● **Problem description**: Copy the listing verbatim, excluding any images found in it.

● **Material for the task**:
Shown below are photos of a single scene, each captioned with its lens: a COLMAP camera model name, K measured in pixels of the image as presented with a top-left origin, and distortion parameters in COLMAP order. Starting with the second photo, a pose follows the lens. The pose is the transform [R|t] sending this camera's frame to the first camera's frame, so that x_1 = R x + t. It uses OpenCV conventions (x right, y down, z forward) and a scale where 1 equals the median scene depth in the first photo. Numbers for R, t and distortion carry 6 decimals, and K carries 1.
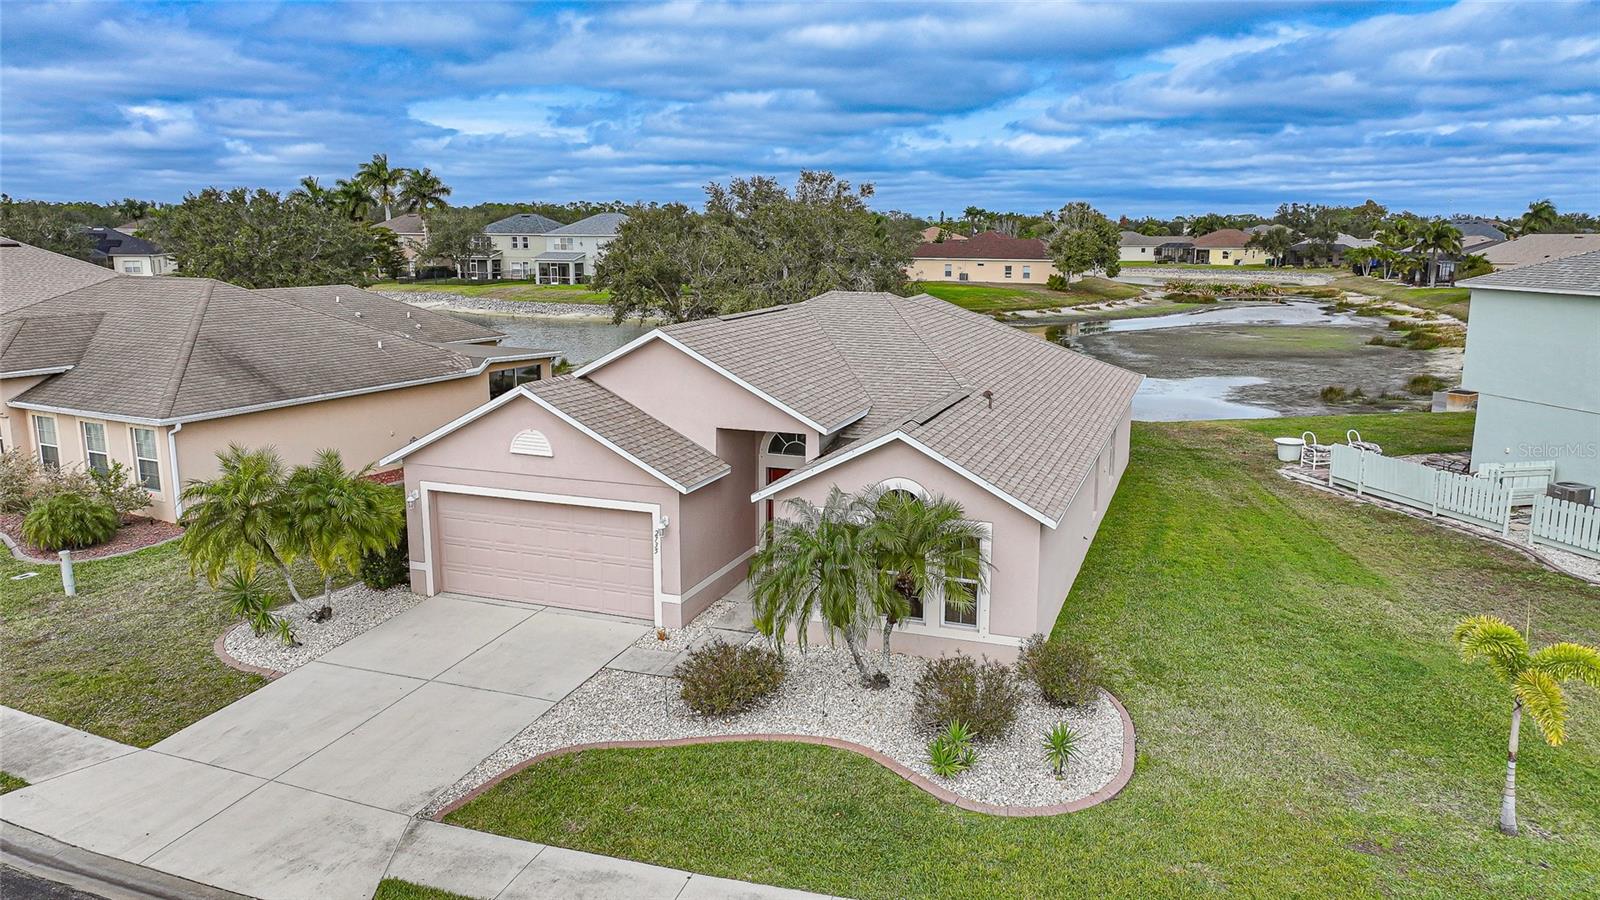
lens RADIAL K [[1112.7, 0, 800.0], [0, 1112.7, 450.0], [0, 0, 1]] dist [0.004942, 0.009072]
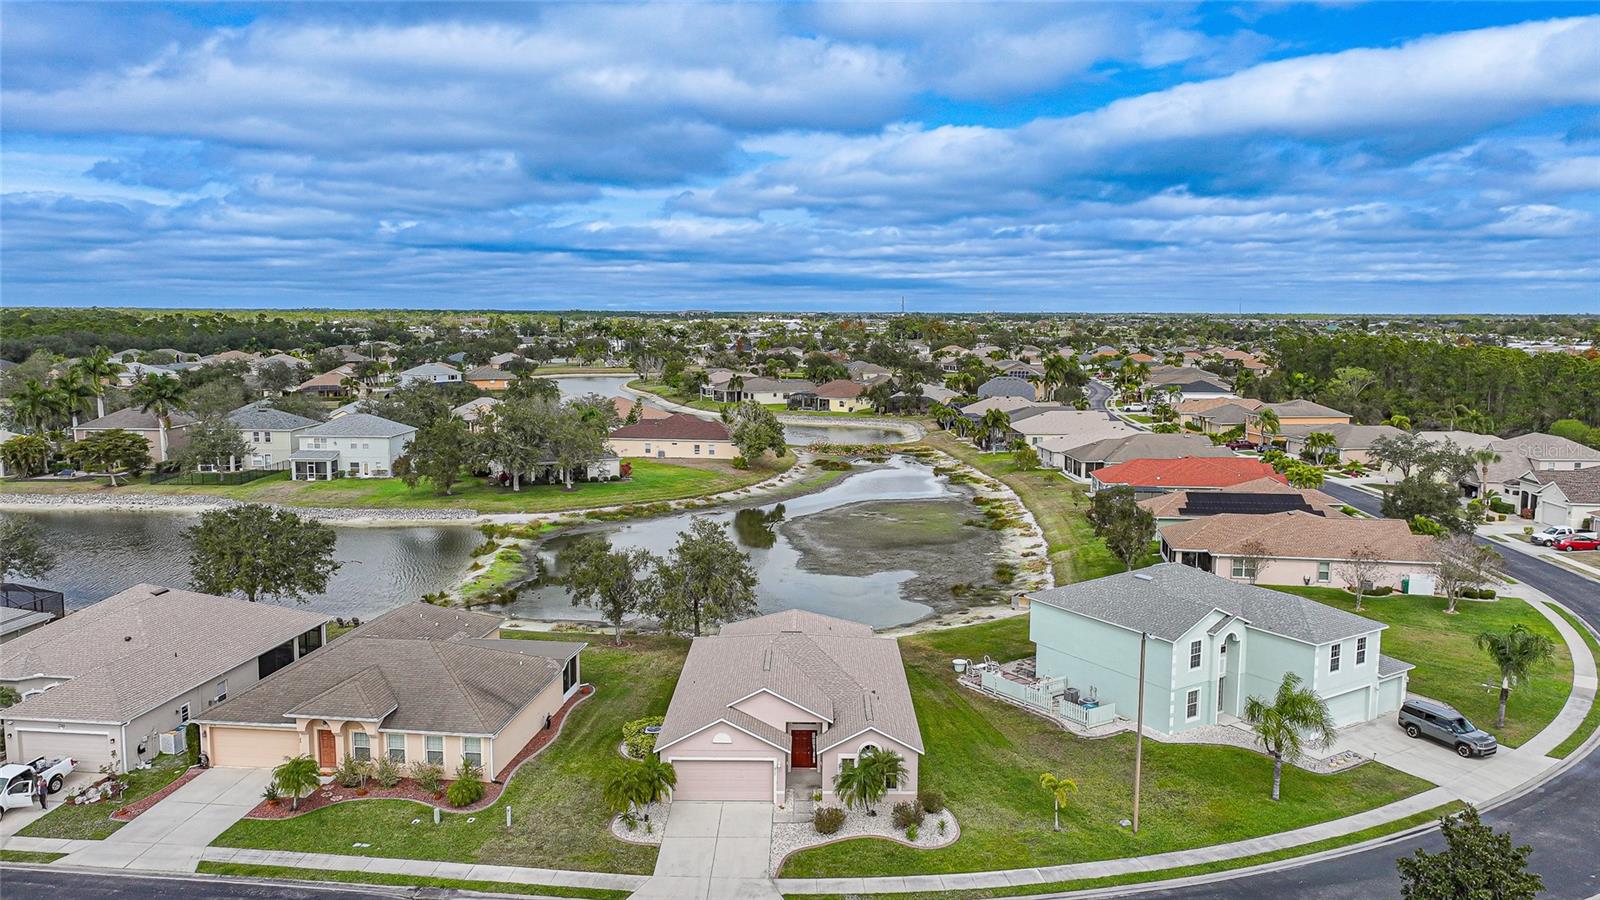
lens RADIAL K [[1118.0, 0, 800.0], [0, 1118.0, 450.0], [0, 0, 1]] dist [-0.005211, 0.023412]
pose [[0.938973, -0.039217, 0.341748, -0.165574], [0.064572, 0.995914, -0.063130, -0.088256], [-0.337876, 0.081345, 0.937669, -0.274258]]
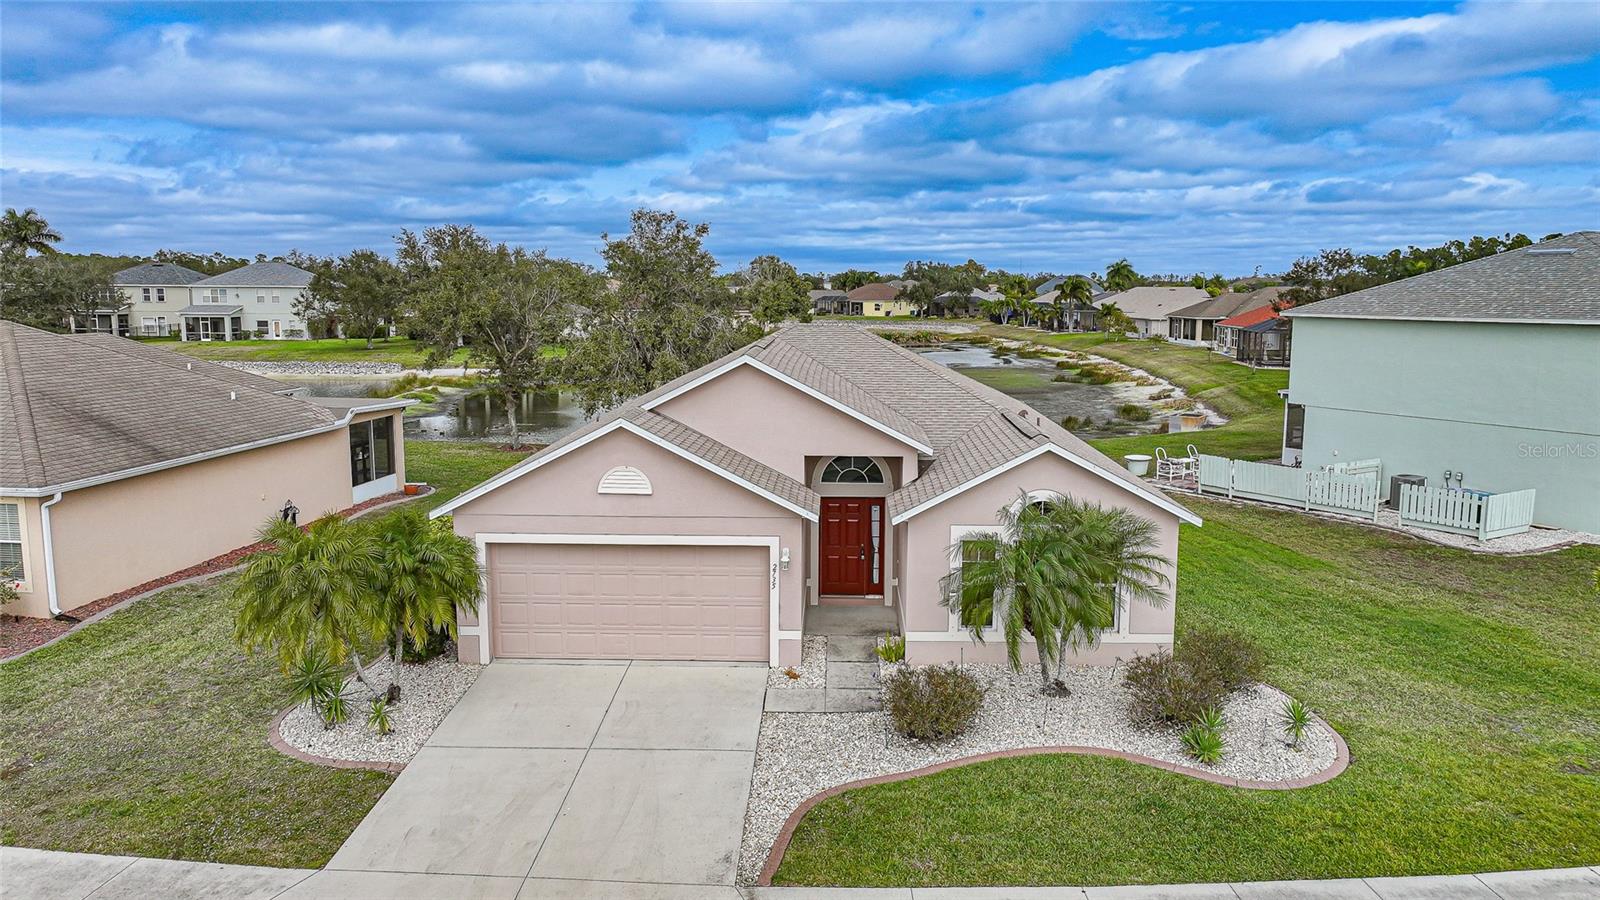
lens RADIAL K [[1118.2, 0, 800.0], [0, 1118.2, 450.0], [0, 0, 1]] dist [0.008334, -0.000974]
pose [[0.947090, -0.045525, 0.317723, -0.070624], [0.061346, 0.997316, -0.039963, 0.002472], [-0.315050, 0.057340, 0.947341, 0.014166]]
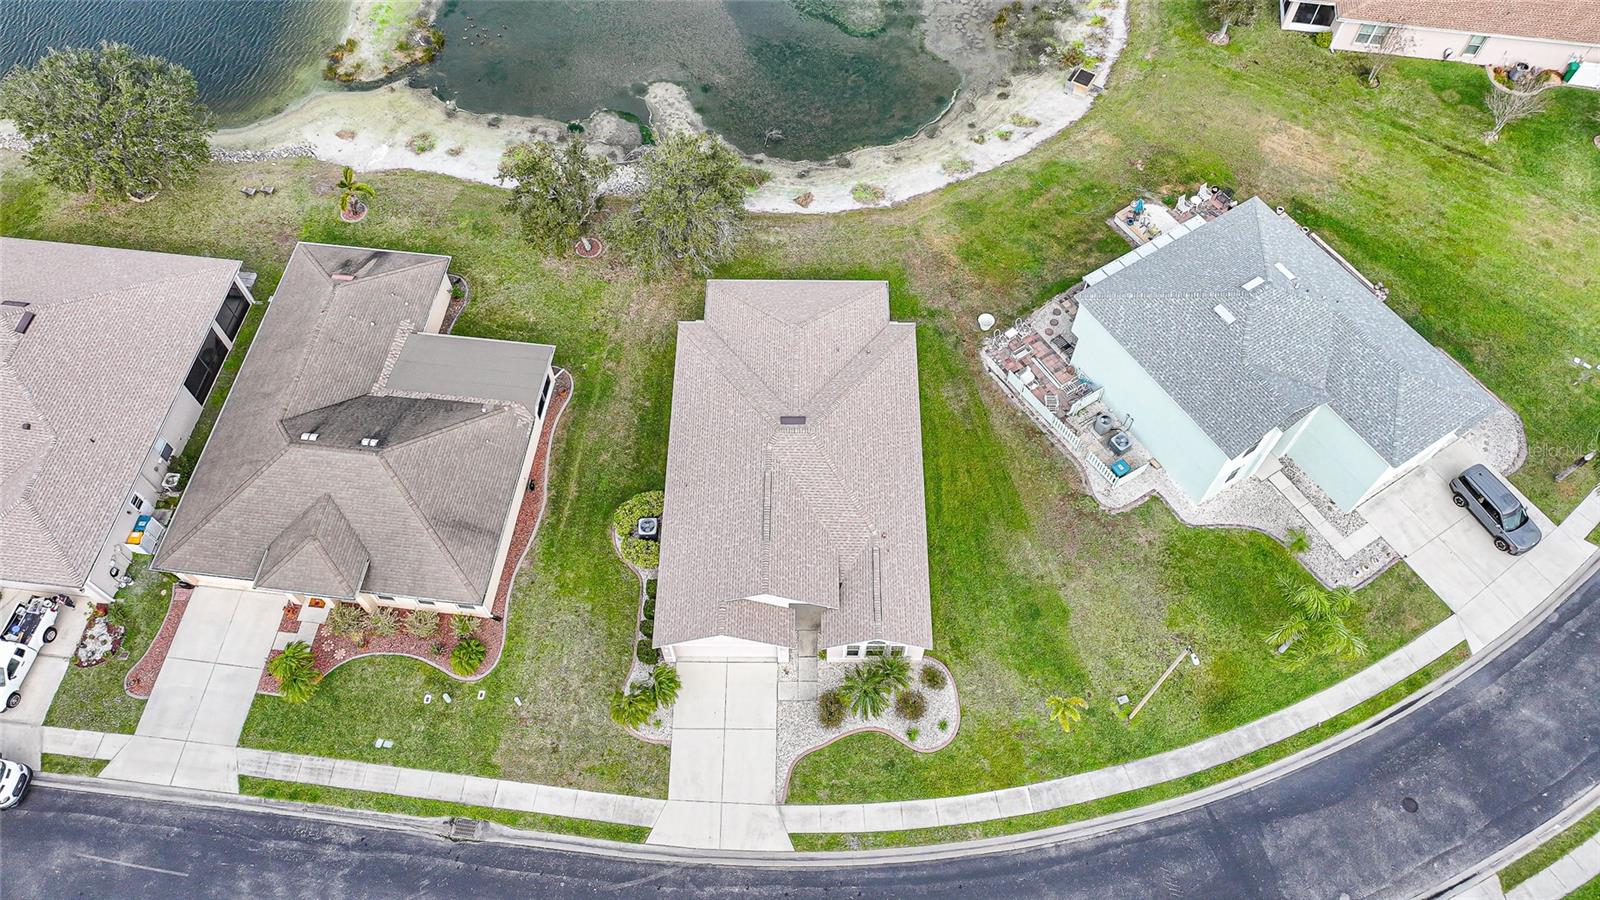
lens RADIAL K [[1112.7, 0, 800.0], [0, 1112.7, 450.0], [0, 0, 1]] dist [0.004942, 0.009072]
pose [[0.937852, -0.297322, 0.178979, -0.071074], [0.067309, 0.661785, 0.746666, -0.376442], [-0.340446, -0.688216, 0.640668, -0.062660]]
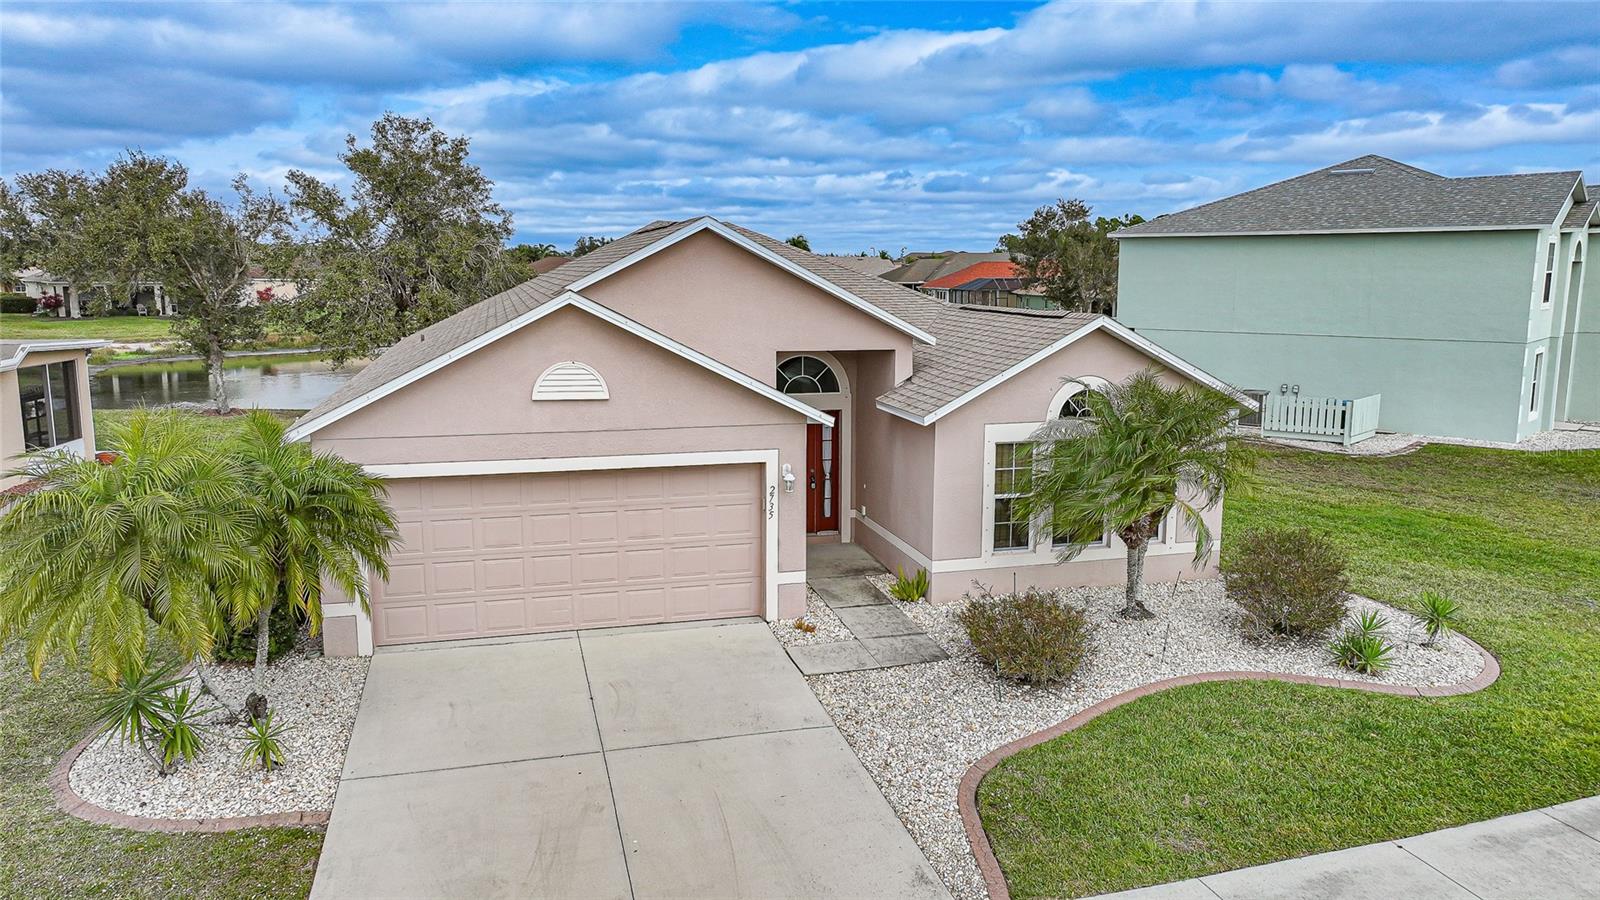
lens RADIAL K [[1112.7, 0, 800.0], [0, 1112.7, 450.0], [0, 0, 1]] dist [0.004942, 0.009072]
pose [[0.808188, -0.091488, 0.581775, -0.092741], [0.112465, 0.993656, 0.000026, 0.008764], [-0.578087, 0.065408, 0.813349, 0.068607]]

● **Response to the task**:
Shown below are photos of a single scene, each captioned with its lens: a COLMAP camera model name, K measured in pixels of the image as presented with a top-left origin, and distortion parameters in COLMAP order. Starting with the second photo, a pose follows the lens. The pose is the transform [R|t] sending this camera's frame to the first camera's frame, so that x_1 = R x + t. It uses OpenCV conventions (x right, y down, z forward) and a scale where 1 equals the median scene depth in the first photo. Numbers for R, t and distortion carry 6 decimals, and K carries 1.
lens RADIAL K [[1112.7, 0, 800.0], [0, 1112.7, 450.0], [0, 0, 1]] dist [0.004942, 0.009072]
lens RADIAL K [[1118.0, 0, 800.0], [0, 1118.0, 450.0], [0, 0, 1]] dist [-0.005211, 0.023412]
pose [[0.938973, -0.039217, 0.341748, -0.165574], [0.064572, 0.995914, -0.063130, -0.088256], [-0.337876, 0.081345, 0.937669, -0.274258]]
lens RADIAL K [[1118.2, 0, 800.0], [0, 1118.2, 450.0], [0, 0, 1]] dist [0.008334, -0.000974]
pose [[0.947090, -0.045525, 0.317723, -0.070624], [0.061346, 0.997316, -0.039963, 0.002472], [-0.315050, 0.057340, 0.947341, 0.014166]]
lens RADIAL K [[1112.7, 0, 800.0], [0, 1112.7, 450.0], [0, 0, 1]] dist [0.004942, 0.009072]
pose [[0.937852, -0.297322, 0.178979, -0.071074], [0.067309, 0.661785, 0.746666, -0.376442], [-0.340446, -0.688216, 0.640668, -0.062660]]
lens RADIAL K [[1112.7, 0, 800.0], [0, 1112.7, 450.0], [0, 0, 1]] dist [0.004942, 0.009072]
pose [[0.808188, -0.091488, 0.581775, -0.092741], [0.112465, 0.993656, 0.000026, 0.008764], [-0.578087, 0.065408, 0.813349, 0.068607]]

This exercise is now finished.